Corporate social investment (CSI) is mainly a self-imposed voluntary tax that companies take on, encouraged through private sector agreements and state tender incentives by government.
Essentially, CSI is but one strand of a strong South African tradition of voluntary upliftment work in local communities, charity and philanthropy of the sort typically found in “frontier” or emerging societies that have a “can do” spirit.
But when it’s seen in the big pond of taxpayer-funded government spending in social development, then CSI is a small fish indeed. So the current combined national and provincial budget (2014/15) stands at just under R1,3 trillion, against which Trialogue estimates that companies spent R8,2 billion on CSI last year.
In this CSI, almost half went to projects linked to education, the development sector that 89% of companies who have CSI programmes include among their beneficiaries.
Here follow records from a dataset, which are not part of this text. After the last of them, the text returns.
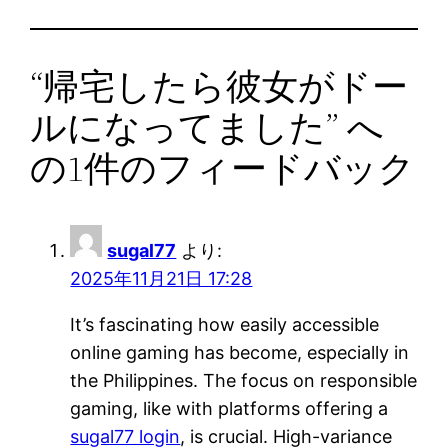
“帰宅したら彼女がドー
ルになってました” へ
の1件のフィードバック
sugal77
より:
2025年11月21日 17:28
It’s fascinating how easily accessible
online gaming has become, especially in
the Philippines. The focus on responsible
gaming, like with platforms offering a
sugal77 login
, is crucial. High-variance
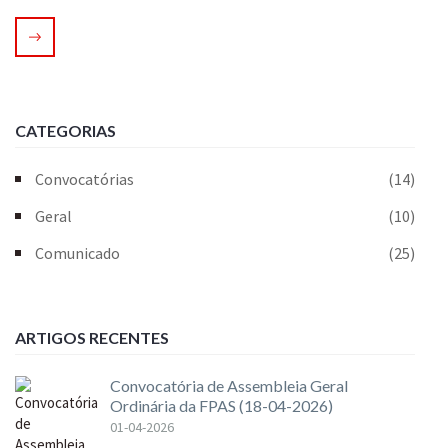
CATEGORIAS
Convocatórias
(14)
Geral
(10)
Comunicado
(25)
ARTIGOS RECENTES
Convocatória de Assembleia Geral
Ordinária da FPAS (18-04-2026)
01-04-2026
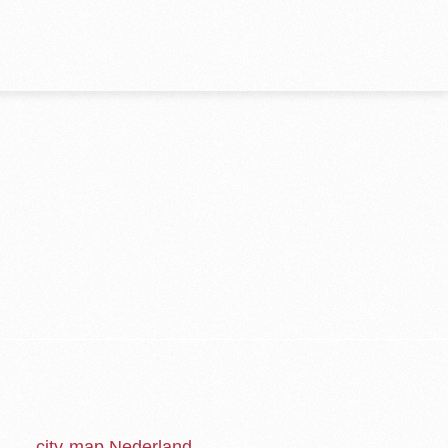
city-map Nederland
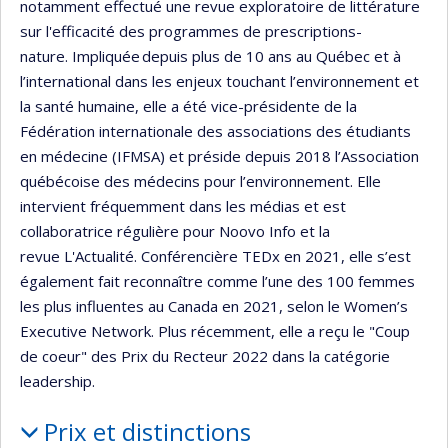
notamment effectué une revue exploratoire de littérature
sur l'efficacité des programmes de prescriptions-
nature. Impliquée depuis plus de 10 ans au Québec et à
l’international dans les enjeux touchant l’environnement et
la santé humaine, elle a été vice-présidente de la
Fédération internationale des associations des étudiants
en médecine (IFMSA) et préside depuis 2018 l’Association
québécoise des médecins pour l’environnement. Elle
intervient fréquemment dans les médias et est
collaboratrice régulière pour Noovo Info et la
revue L'Actualité. Conférencière TEDx en 2021, elle s’est
également fait reconnaître comme l’une des 100 femmes
les plus influentes au Canada en 2021, selon le Women’s
Executive Network. Plus récemment, elle a reçu le "Coup
de coeur" des Prix du Recteur 2022 dans la catégorie
leadership.
Prix et distinctions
That means about R4bn, compared to a state education budget of R247bn.
And, while slow economic growth and high spending commitments mean that government is looking for ways to raise revenue and keep costs down, the same pressures mean that CSI spending is stagnating for the first time in almost 20 years.
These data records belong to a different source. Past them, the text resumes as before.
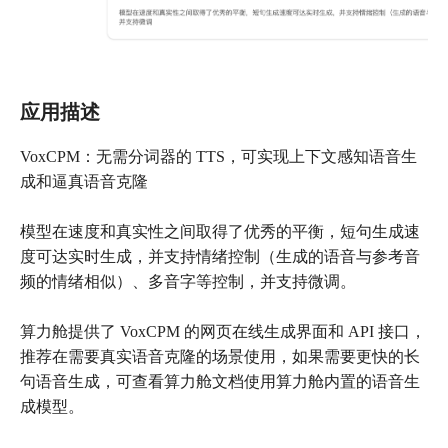
应用描述
VoxCPM：无需分词器的 TTS，可实现上下文感知语音生
成和逼真语音克隆
模型在速度和真实性之间取得了优秀的平衡，短句生成速
度可达实时生成，并支持情绪控制（生成的语音与参考音
频的情绪相似）、多音字等控制，并支持微调。
算力舱提供了 VoxCPM 的网页在线生成界面和 API 接口，
推荐在需要真实语音克隆的场景使用，如果需要更快的长
句语音生成，可查看算力舱文档使用算力舱内置的语音生
成模型。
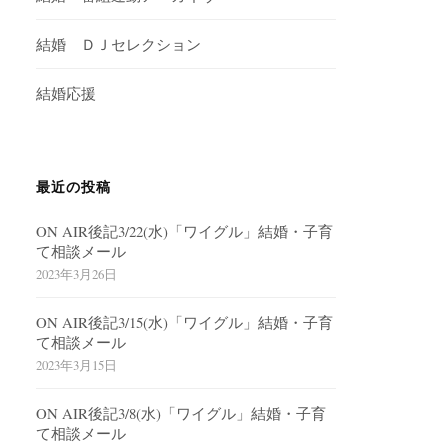
結婚 ＤＪセレクション
結婚応援
最近の投稿
ON AIR後記3/22(水)「ワイグル」結婚・子育
て相談メール
2023年3月26日
ON AIR後記3/15(水)「ワイグル」結婚・子育
て相談メール
2023年3月15日
ON AIR後記3/8(水)「ワイグル」結婚・子育
て相談メール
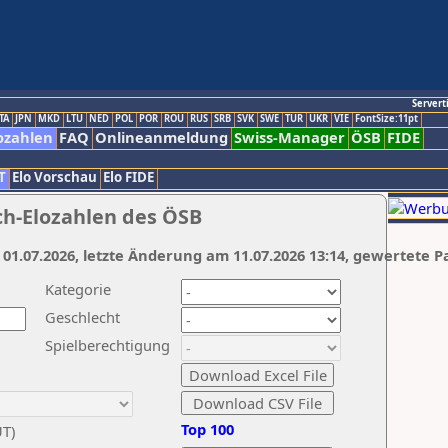
Servert
TA
JPN
MKD
LTU
NED
POL
POR
ROU
RUS
SRB
SVK
SWE
TUR
UKR
VIE
FontSize:11pt
ozahlen
FAQ
Onlineanmeldung
Swiss-Manager
ÖSB
FIDE
T
Elo Vorschau
Elo FIDE
ch-Elozahlen des ÖSB
 01.07.2026, letzte Änderung am 11.07.2026 13:14, gewertete P
Kategorie
Geschlecht
Spielberechtigung
Top 100
UT)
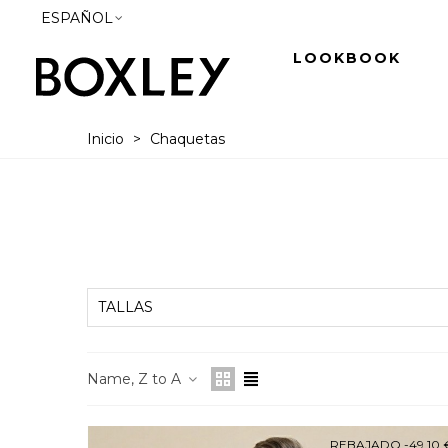
ESPAÑOL
LOOKBOOK
Inicio
>
Chaquetas
TALLAS
Name, Z to A
REBAJADO
-49,10 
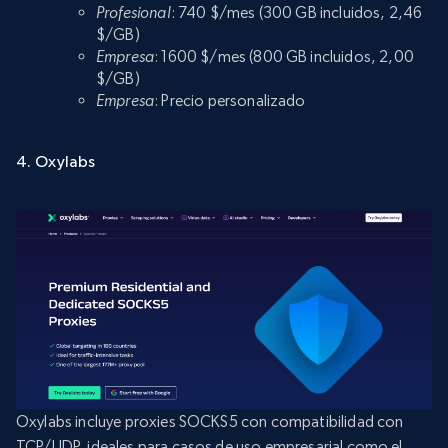
Profesional
: 740 $/mes (300 GB incluidos, 2,46
$/GB)
Empresa
: 1600 $/mes (800 GB incluidos, 2,00
$/GB)
Empresa
: Precio personalizado
4. Oxylabs
Oxylabs incluye proxies SOCKS5 con compatibilidad con
TCP/UDP, ideales para casos de uso empresarial como el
But if CSI spending is so small compared to public spending, and if both may have hit a (temporary) ceiling, why then is CSI so important to government and why the emphasis on encouraging it?
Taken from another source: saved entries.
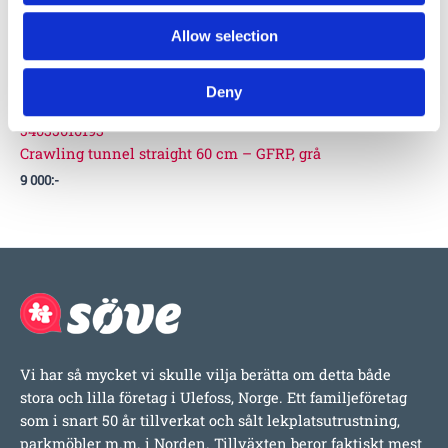
Crawling tunnel start element – GFRP, grå
11 000
:-
Allow selection
Deny
54035010193
Crawling tunnel straight 60 cm – GFRP, grå
9 000
:-
Vi har så mycket vi skulle vilja berätta om detta både
stora och lilla företag i Ulefoss, Norge. Ett familjeföretag
som i snart 50 år tillverkat och sålt lekplatsutrustning,
parkmöbler m.m. i Norden. Tillväxten beror faktiskt mest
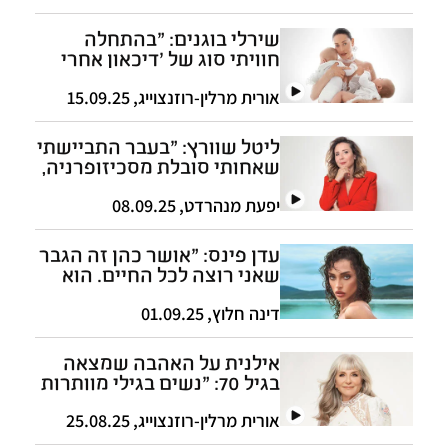
שירלי בוגנים: "בהתחלה
חוויתי סוג של 'דיכאון אחרי
לידה', היום אני רוצה עוד ילד"
אורית מרלין-רוזנצוייג
,
15.09.25
ליטל שוורץ: "בעבר התביישתי
שאחותי סובלת מסכיזופרניה,
היום אני גאה בה"
יפעת מנהרדט
,
08.09.25
עדן פינס: "אושר כהן זה הגבר
שאני רוצה לכל החיים. הוא
מתת האל"
דינה חלוץ
,
01.09.25
אילנית על האהבה שמצאה
בגיל 70: "נשים בגילי מוותרות
על זוגיות, וחבל"
אורית מרלין-רוזנצוייג
,
25.08.25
The answers lie mainly in our historical legacies and partly in SA’s “best constitution in the world”. Where some countries include human rights in their constitutions, they almost only ever entrench the fundamental rights to things like free association and speech, and from abuse like torture – in other words, protections against the state.
Uniquely, SA went further and gives equal weight to rights “to access” in things like education, healthcare, and housing. Our government doesn’t have to provide them all, but its policies must make these things perpetually improve, says the Constitutional Court.
That, combined with the constitution’s demand for equality of opportunity, means government playing catch-up right across the country in pulling access to facilities and services to sameness. It’s a long haul process with many variables.
Thus, back in education, it has meant combining 15 separate and often very different departments and often curricula into one thing, and it’s expensive and difficult, with legacies remaining stubborn (so the old Bophuthatswana’s relatively good schooling system still comes through in the currently good North West pass rates, while Venda’s disastrous schooling still plays out in today’s Limpopo, etc.).
Government’s obligation to equality puts our better performing schools and other institutions at risk because it hardly has room to fund them adequately, never mind strengthen these mostly fragile institutions.
Here, especially, the private sector’s CSI top-up in finding and bolstering society’s “champions” becomes critical. CSI can be used flexibly and is often the tipping point between growing success or failure for the country’s centres of excellence of all sorts.
One example is in the Creating Schools Trust that brings companies, foreign philanthropists and government together in rewarding already-achieving schools with new facilities of the most progressive design for better learning results. Another is the funding of the National Youth Orchestra in its world-class standards of training across all provinces. Yet another comes in CSI help for the African Children’s Feeding Scheme that includes children of illegal immigrants, excluded from state schemes, and whereby 32 000 children receive basic nourishment daily in Gauteng.
Taking a load off the state and multiplying the reach and innovation of social development, is found through CSI funding of Nation Builder projects such as Vasfontein’s youth centre near Hammanskraal, PEN’s Pretoria inner-city work, and in the orphan-care work of Durban’s Liv Village, among others (see a descriptive list of top class organisations here).
This flexibility of CSI, sometimes in matched-funding arrangements with government – affects private welfare organisations, schools, arts institutions, lifeskills programmes, and pretty much everything else. It takes a load off government and thus taxpayer shoulders in ways that, cleverly done, are exponentially beneficial. It is the difference between us ending up with an East Germany of sameness, and a vibrant place where “a thousand flowers bloom”.